**Инструкция к заданию**
Продублируйте весь список строка за строкой, ничего не меняя.

Собранные записи данных:
^^^^^^^^

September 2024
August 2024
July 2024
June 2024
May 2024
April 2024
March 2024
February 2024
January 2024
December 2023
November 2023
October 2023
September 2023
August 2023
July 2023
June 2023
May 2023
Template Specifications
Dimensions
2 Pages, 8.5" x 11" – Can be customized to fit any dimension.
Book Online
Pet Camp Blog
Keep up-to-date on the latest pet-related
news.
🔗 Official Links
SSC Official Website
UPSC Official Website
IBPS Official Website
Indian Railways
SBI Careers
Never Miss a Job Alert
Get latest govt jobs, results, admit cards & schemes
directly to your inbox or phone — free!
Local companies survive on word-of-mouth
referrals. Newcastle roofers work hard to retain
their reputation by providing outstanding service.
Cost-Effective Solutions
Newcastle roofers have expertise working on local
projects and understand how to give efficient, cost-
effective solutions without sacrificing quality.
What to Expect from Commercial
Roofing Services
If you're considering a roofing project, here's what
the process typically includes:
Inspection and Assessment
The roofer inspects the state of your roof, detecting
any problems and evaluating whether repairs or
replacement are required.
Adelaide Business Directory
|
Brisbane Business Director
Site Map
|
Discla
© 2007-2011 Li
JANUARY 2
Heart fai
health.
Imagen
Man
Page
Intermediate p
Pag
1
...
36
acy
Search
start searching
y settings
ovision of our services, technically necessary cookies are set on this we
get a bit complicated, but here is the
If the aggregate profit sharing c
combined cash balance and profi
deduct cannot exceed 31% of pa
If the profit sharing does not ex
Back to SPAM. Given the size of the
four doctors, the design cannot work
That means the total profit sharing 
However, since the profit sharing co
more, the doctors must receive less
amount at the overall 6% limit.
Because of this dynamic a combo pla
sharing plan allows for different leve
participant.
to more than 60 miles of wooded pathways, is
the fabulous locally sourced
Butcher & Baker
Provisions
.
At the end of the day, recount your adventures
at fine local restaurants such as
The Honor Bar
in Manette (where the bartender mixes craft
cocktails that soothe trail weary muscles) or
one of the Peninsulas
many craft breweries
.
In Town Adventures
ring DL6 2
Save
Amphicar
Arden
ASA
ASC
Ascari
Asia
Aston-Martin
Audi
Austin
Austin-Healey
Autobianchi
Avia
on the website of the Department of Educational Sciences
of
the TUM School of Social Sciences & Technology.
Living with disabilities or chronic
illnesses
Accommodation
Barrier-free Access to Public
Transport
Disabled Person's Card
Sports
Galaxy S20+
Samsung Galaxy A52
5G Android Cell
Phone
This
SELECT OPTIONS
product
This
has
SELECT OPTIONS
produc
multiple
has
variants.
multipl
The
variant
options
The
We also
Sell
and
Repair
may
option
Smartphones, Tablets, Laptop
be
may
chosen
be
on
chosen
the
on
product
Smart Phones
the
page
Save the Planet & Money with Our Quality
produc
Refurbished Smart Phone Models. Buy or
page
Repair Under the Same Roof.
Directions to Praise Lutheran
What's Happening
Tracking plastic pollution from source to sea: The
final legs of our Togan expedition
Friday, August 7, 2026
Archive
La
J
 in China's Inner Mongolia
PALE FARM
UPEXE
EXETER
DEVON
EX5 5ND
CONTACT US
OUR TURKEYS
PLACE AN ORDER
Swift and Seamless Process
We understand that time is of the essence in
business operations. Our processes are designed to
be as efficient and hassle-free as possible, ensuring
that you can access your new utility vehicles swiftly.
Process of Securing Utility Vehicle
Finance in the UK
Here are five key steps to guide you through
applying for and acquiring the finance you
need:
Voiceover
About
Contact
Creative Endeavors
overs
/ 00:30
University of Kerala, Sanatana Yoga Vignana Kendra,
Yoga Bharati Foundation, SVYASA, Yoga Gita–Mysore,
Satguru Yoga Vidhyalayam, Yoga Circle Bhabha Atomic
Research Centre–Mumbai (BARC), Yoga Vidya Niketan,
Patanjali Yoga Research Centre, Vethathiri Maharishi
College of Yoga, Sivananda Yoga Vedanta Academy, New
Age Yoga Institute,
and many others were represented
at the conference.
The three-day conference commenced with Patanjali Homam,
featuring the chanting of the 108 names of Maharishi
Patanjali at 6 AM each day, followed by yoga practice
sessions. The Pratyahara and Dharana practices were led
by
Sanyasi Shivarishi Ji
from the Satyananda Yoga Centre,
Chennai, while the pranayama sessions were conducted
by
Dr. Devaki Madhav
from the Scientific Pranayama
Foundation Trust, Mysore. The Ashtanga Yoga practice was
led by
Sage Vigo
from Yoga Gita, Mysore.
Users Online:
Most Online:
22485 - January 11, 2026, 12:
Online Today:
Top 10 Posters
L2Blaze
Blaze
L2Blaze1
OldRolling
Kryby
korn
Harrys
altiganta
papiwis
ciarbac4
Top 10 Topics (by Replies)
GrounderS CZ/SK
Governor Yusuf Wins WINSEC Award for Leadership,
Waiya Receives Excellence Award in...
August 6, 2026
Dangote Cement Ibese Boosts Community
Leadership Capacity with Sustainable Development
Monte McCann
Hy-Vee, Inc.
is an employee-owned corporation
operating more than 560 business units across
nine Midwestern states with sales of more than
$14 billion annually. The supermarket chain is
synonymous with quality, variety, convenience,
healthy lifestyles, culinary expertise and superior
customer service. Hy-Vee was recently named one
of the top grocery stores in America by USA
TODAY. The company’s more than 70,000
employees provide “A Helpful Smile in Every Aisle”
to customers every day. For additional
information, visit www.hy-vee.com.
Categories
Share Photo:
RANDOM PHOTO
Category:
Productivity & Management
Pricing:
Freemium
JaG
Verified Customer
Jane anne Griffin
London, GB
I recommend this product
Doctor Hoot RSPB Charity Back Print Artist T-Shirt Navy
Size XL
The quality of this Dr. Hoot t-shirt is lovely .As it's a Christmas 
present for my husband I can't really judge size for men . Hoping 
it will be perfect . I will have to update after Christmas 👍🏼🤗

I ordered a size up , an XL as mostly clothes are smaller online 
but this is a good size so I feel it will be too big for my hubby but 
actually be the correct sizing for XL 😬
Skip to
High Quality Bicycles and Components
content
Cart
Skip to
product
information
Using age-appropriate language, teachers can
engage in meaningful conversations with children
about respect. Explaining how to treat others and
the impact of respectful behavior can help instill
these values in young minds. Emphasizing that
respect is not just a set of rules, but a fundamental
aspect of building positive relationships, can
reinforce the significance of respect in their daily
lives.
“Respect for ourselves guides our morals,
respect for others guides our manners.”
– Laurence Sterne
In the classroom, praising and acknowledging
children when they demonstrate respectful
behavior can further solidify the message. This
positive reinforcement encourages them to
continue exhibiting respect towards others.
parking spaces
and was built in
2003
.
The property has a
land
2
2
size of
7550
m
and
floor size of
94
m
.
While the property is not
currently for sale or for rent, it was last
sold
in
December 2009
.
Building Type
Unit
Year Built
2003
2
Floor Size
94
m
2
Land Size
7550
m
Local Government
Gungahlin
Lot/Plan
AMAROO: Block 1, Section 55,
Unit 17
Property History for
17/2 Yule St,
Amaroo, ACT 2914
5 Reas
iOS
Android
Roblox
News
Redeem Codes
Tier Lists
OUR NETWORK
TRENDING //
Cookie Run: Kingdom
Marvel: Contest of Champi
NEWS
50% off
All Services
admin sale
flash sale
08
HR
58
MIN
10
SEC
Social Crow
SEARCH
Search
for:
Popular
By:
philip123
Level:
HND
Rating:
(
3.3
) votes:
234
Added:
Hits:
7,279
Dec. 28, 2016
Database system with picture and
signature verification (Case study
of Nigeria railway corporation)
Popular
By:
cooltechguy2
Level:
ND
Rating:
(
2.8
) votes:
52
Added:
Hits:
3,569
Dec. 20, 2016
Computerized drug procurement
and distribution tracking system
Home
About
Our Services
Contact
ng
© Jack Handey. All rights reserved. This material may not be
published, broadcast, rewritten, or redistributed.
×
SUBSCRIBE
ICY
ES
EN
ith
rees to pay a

^^^^^^^^

**Решение**
September 2024
August 2024
July 2024
June 2024
May 2024
April 2024
March 2024
February 2024
January 2024
December 2023
November 2023
October 2023
September 2023
August 2023
July 2023
June 2023
May 2023
Template Specifications
Dimensions
2 Pages, 8.5" x 11" – Can be customized to fit any dimension.
Book Online
Pet Camp Blog
Keep up-to-date on the latest pet-related
news.
🔗 Official Links
SSC Official Website
UPSC Official Website
IBPS Official Website
Indian Railways
SBI Careers
Never Miss a Job Alert
Get latest govt jobs, results, admit cards & schemes
directly to your inbox or phone — free!
Local companies survive on word-of-mouth
referrals. Newcastle roofers work hard to retain
their reputation by providing outstanding service.
Cost-Effective Solutions
Newcastle roofers have expertise working on local
projects and understand how to give efficient, cost-
effective solutions without sacrificing quality.
What to Expect from Commercial
Roofing Services
If you're considering a roofing project, here's what
the process typically includes:
Inspection and Assessment
The roofer inspects the state of your roof, detecting
any problems and evaluating whether repairs or
replacement are required.
Adelaide Business Directory
|
Brisbane Business Director
Site Map
|
Discla
© 2007-2011 Li
JANUARY 2
Heart fai
health.
Imagen
Man
Page
Intermediate p
Pag
1
...
36
acy
Search
start searching
y settings
ovision of our services, technically necessary cookies are set on this we
get a bit complicated, but here is the
If the aggregate profit sharing c
combined cash balance and profi
deduct cannot exceed 31% of pa
If the profit sharing does not ex
Back to SPAM. Given the size of the
four doctors, the design cannot work
That means the total profit sharing 
However, since the profit sharing co
more, the doctors must receive less
amount at the overall 6% limit.
Because of this dynamic a combo pla
sharing plan allows for different leve
participant.
to more than 60 miles of wooded pathways, is
the fabulous locally sourced
Butcher & Baker
Provisions
.
At the end of the day, recount your adventures
at fine local restaurants such as
The Honor Bar
in Manette (where the bartender mixes craft
cocktails that soothe trail weary muscles) or
one of the Peninsulas
many craft breweries
.
In Town Adventures
ring DL6 2
Save
Amphicar
Arden
ASA
ASC
Ascari
Asia
Aston-Martin
Audi
Austin
Austin-Healey
Autobianchi
Avia
on the website of the Department of Educational Sciences
of
the TUM School of Social Sciences & Technology.
Living with disabilities or chronic
illnesses
Accommodation
Barrier-free Access to Public
Transport
Disabled Person's Card
Sports
Galaxy S20+
Samsung Galaxy A52
5G Android Cell
Phone
This
SELECT OPTIONS
product
This
has
SELECT OPTIONS
produc
multiple
has
variants.
multipl
The
variant
options
The
We also
Sell
and
Repair
may
option
Smartphones, Tablets, Laptop
be
may
chosen
be
on
chosen
the
on
product
Smart Phones
the
page
Save the Planet & Money with Our Quality
produc
Refurbished Smart Phone Models. Buy or
page
Repair Under the Same Roof.
Directions to Praise Lutheran
What's Happening
Tracking plastic pollution from source to sea: The
final legs of our Togan expedition
Friday, August 7, 2026
Archive
La
J
 in China's Inner Mongolia
PALE FARM
UPEXE
EXETER
DEVON
EX5 5ND
CONTACT US
OUR TURKEYS
PLACE AN ORDER
Swift and Seamless Process
We understand that time is of the essence in
business operations. Our processes are designed to
be as efficient and hassle-free as possible, ensuring
that you can access your new utility vehicles swiftly.
Process of Securing Utility Vehicle
Finance in the UK
Here are five key steps to guide you through
applying for and acquiring the finance you
need:
Voiceover
About
Contact
Creative Endeavors
overs
/ 00:30
University of Kerala, Sanatana Yoga Vignana Kendra,
Yoga Bharati Foundation, SVYASA, Yoga Gita–Mysore,
Satguru Yoga Vidhyalayam, Yoga Circle Bhabha Atomic
Research Centre–Mumbai (BARC), Yoga Vidya Niketan,
Patanjali Yoga Research Centre, Vethathiri Maharishi
College of Yoga, Sivananda Yoga Vedanta Academy, New
Age Yoga Institute,
and many others were represented
at the conference.
The three-day conference commenced with Patanjali Homam,
featuring the chanting of the 108 names of Maharishi
Patanjali at 6 AM each day, followed by yoga practice
sessions. The Pratyahara and Dharana practices were led
by
Sanyasi Shivarishi Ji
from the Satyananda Yoga Centre,
Chennai, while the pranayama sessions were conducted
by
Dr. Devaki Madhav
from the Scientific Pranayama
Foundation Trust, Mysore. The Ashtanga Yoga practice was
led by
Sage Vigo
from Yoga Gita, Mysore.
Users Online:
Most Online:
22485 - January 11, 2026, 12:
Online Today:
Top 10 Posters
L2Blaze
Blaze
L2Blaze1
OldRolling
Kryby
korn
Harrys
altiganta
papiwis
ciarbac4
Top 10 Topics (by Replies)
GrounderS CZ/SK
Governor Yusuf Wins WINSEC Award for Leadership,
Waiya Receives Excellence Award in...
August 6, 2026
Dangote Cement Ibese Boosts Community
Leadership Capacity with Sustainable Development
Monte McCann
Hy-Vee, Inc.
is an employee-owned corporation
operating more than 560 business units across
nine Midwestern states with sales of more than
$14 billion annually. The supermarket chain is
synonymous with quality, variety, convenience,
healthy lifestyles, culinary expertise and superior
customer service. Hy-Vee was recently named one
of the top grocery stores in America by USA
TODAY. The company’s more than 70,000
employees provide “A Helpful Smile in Every Aisle”
to customers every day. For additional
information, visit www.hy-vee.com.
Categories
Share Photo:
RANDOM PHOTO
Category:
Productivity & Management
Pricing:
Freemium
JaG
Verified Customer
Jane anne Griffin
London, GB
I recommend this product
Doctor Hoot RSPB Charity Back Print Artist T-Shirt Navy
Size XL
The quality of this Dr. Hoot t-shirt is lovely .As it's a Christmas 
present for my husband I can't really judge size for men . Hoping 
it will be perfect . I will have to update after Christmas 👍🏼🤗

I ordered a size up , an XL as mostly clothes are smaller online 
but this is a good size so I feel it will be too big for my hubby but 
actually be the correct sizing for XL 😬
Skip to
High Quality Bicycles and Components
content
Cart
Skip to
product
information
Using age-appropriate language, teachers can
engage in meaningful conversations with children
about respect. Explaining how to treat others and
the impact of respectful behavior can help instill
these values in young minds. Emphasizing that
respect is not just a set of rules, but a fundamental
aspect of building positive relationships, can
reinforce the significance of respect in their daily
lives.
“Respect for ourselves guides our morals,
respect for others guides our manners.”
– Laurence Sterne
In the classroom, praising and acknowledging
children when they demonstrate respectful
behavior can further solidify the message. This
positive reinforcement encourages them to
continue exhibiting respect towards others.
parking spaces
and was built in
2003
.
The property has a
land
2
2
size of
7550
m
and
floor size of
94
m
.
While the property is not
currently for sale or for rent, it was last
sold
in
December 2009
.
Building Type
Unit
Year Built
2003
2
Floor Size
94
m
2
Land Size
7550
m
Local Government
Gungahlin
Lot/Plan
AMAROO: Block 1, Section 55,
Unit 17
Property History for
17/2 Yule St,
Amaroo, ACT 2914
5 Reas
iOS
Android
Roblox
News
Redeem Codes
Tier Lists
OUR NETWORK
TRENDING //
Cookie Run: Kingdom
Marvel: Contest of Champi
NEWS
50% off
All Services
admin sale
flash sale
08
HR
58
MIN
10
SEC
Social Crow
SEARCH
Search
for:
Popular
By:
philip123
Level:
HND
Rating:
(
3.3
) votes:
234
Added:
Hits:
7,279
Dec. 28, 2016
Database system with picture and
signature verification (Case study
of Nigeria railway corporation)
Popular
By:
cooltechguy2
Level:
ND
Rating:
(
2.8
) votes:
52
Added:
Hits:
3,569
Dec. 20, 2016
Computerized drug procurement
and distribution tracking system
Home
About
Our Services
Contact
ng
© Jack Handey. All rights reserved. This material may not be
published, broadcast, rewritten, or redistributed.
×
SUBSCRIBE
ICY
ES
EN
ith
rees to pay a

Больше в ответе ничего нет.